Uptime [server] [/s ] [/a] [/d:mm/dd/yyyy | /p:n] [/heartbeat] [/? | /help]
        server          Name or IP address of remote server to process.
        /s              Display key system events and statistics.
        /a              Display application failure events (assumes /s).
        /d:             Only calculate for events after mm/dd/yyyy.
        /p:             Only calculate for events in the previous n days.

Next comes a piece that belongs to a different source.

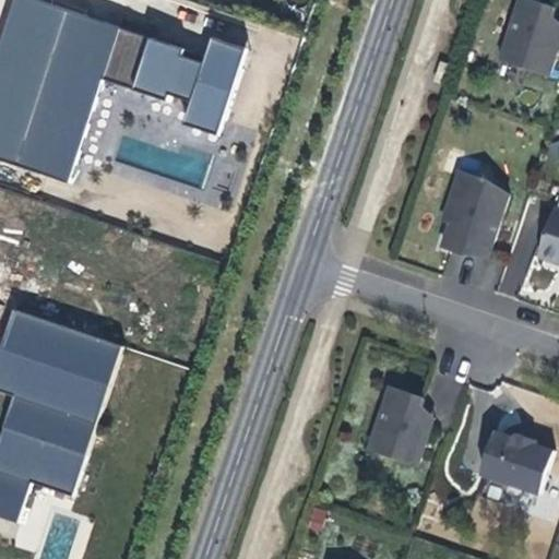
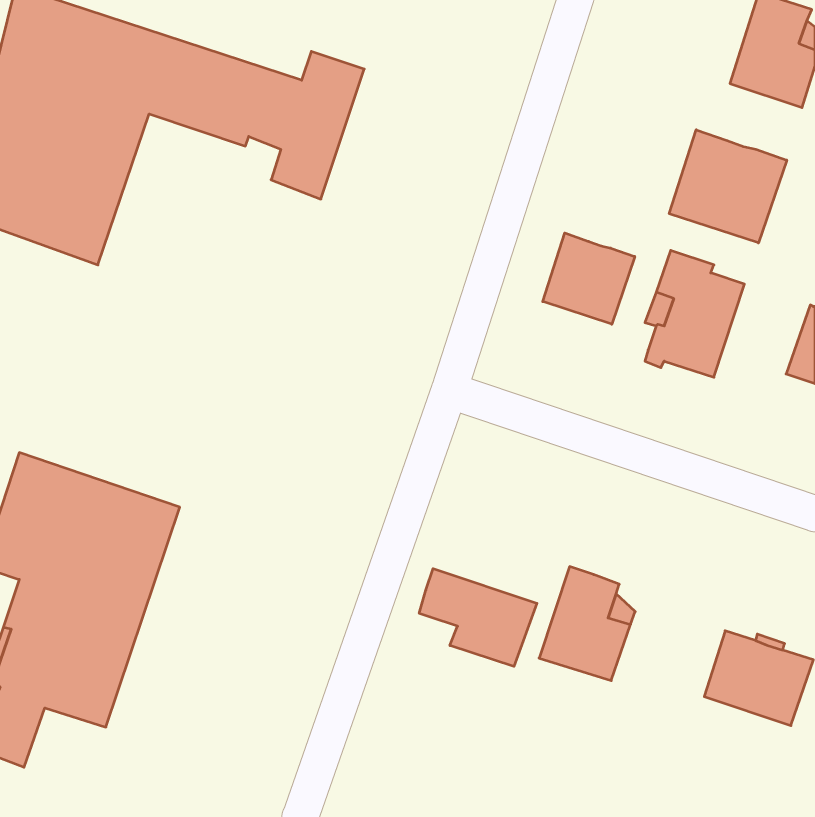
building: none -> [669,130,787,243]
building: none -> [543,233,635,324]
building: none -> [419,569,537,666]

        /heartbeat      Turn on/off the system's heartbeat
        /?              Basic usage.
        /help           Additional usage information.
--- End quote ---

MilesAhead:
or change ">KillTime.txt" to ">>KillTime.txt" so you append the date/time to the file
-AndyM (April 03, 2009, 05:20 PM)
--- End quote ---

I don't see the advantage.  The last one is the only one that matters.  Also overwriting keeps the file small.